Cultural cohesion is critical at HRI. A staff that usually lunches together in the company’s bright, modern showroom space — under a “no work talk at lunch” policy — indicates that they genuinely like one other. And to some degree, the staff is self-selecting, thanks to practices that buck many remodeling norms.
Most obviously, any employee must be comfortable working for and with women, who hold seven top managerial roles. Every employee must also happily deliver the company’s “core differentiators” every chance they get. Stine of Polaris Marketing helped pinpoint one of these years ago: “You ask most high-end, successful remodelers what really matters to clients, and they say ‘quality.’ You ask the customers, and they say ‘love and care.’ They expect the quality.”
Also, though HRI has strong profit-sharing and bonus programs, Harrell does not believe in sales commissions. And annual “360-degree” performance reviews ensure that every team member reviews every other, including back-office but pivotal players in roles such as accounts payable.
Another secret to Harrell’s superstars is her willingness to hire from outside the construction arena.
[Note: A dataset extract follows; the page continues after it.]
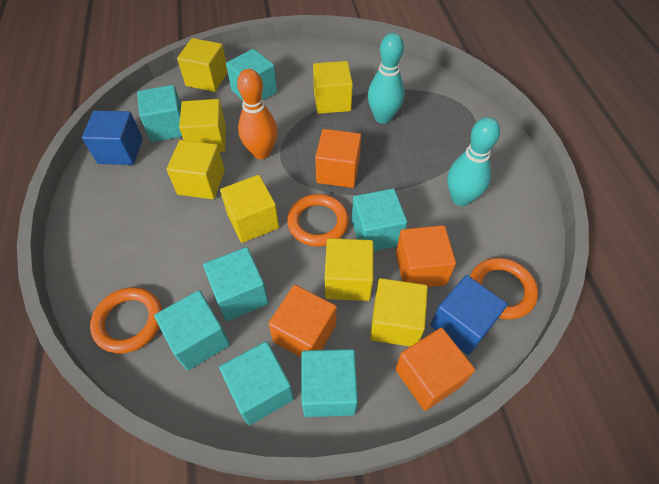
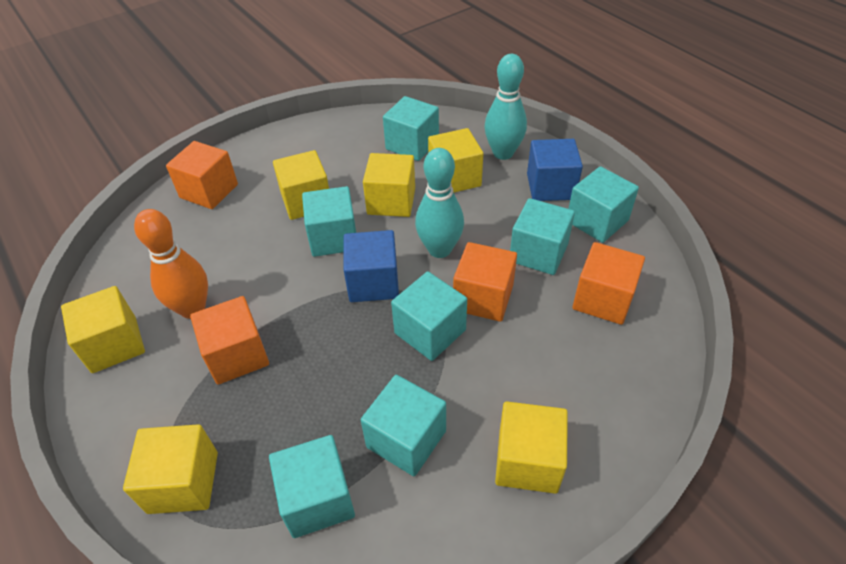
orange ring: [90,287,162,353] [287,194,349,247] [470,258,538,319] = 3 -> none = 0
yellow cube: [166,140,225,199] [177,38,228,92] [179,99,226,152] [220,175,279,243] [313,61,353,114] [325,238,373,301] [370,278,428,347] = 7 -> [61,286,145,373] [123,424,218,514] [273,150,329,220] [363,153,415,217] [428,128,483,193] [495,401,568,494] = 6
HRI has a stunningly talented team of craftspeople, but Harrell also knows that diverse experience in business and technology are strong assets, particularly given the sophisticated Silicon Valley clientele.
“With Iris’s background as a teacher, she just recognizes potential in people,” Giammona says. “There’s a joke that you can be selected for a new job by walking by Iris’s office. She’ll stop you.” In fact, he notes, a line at the bottom of every job description says, “or as required by owner.”
Giammona began his career as an electronics technician, for instance; his first job at HRI, 13 years ago, was estimator. Beth Leibbrandt designed circuits and built doll houses before becoming Harrell’s first hire in 1986. In the 23 years since, she has evolved from carpenter and painter to senior designer — and HRI’s top salesperson of late, thanks to a minimalist design style and easy rapport that mesh beautifully with the company’s new small-jobs division: HarrellCARE (Construction & Repair Experts).
Ann Benson’s training as a librarian, and then a programmer, whipped HRI’s organizational systems into shape when she became operations manager in 1991. Other staff had careers as diverse as camp director, business owner, and geologist before joining HRI.
Similarly, when Harrell identifies a strong potential addition to her team, she pursues them, doggedly but gently. “She can be very convincing and doesn’t take no for an answer,” says Genie Nowicki, HRI’s senior designer, referring to the months-long “courtship” 10 years ago in which Harrell persuaded her to close her thriving design business and join HRI.
“Always be looking,” Harrell says about finding good employees. “You never know.”
The company isn’t for everybody, needless to say. “Iris is so nice, but she embodies respect. And you will never take advantage of someone you respect,” Babot says. The deliberative hiring process is remarkably accurate in pinpointing good matches, and those who turn out to be marginal players are quickly let go.
“When someone is out of sync, we need to release them to the universe,” Harrell says, ever the metaphysicist-pragmatist. “They’re supposed to be somewhere else!”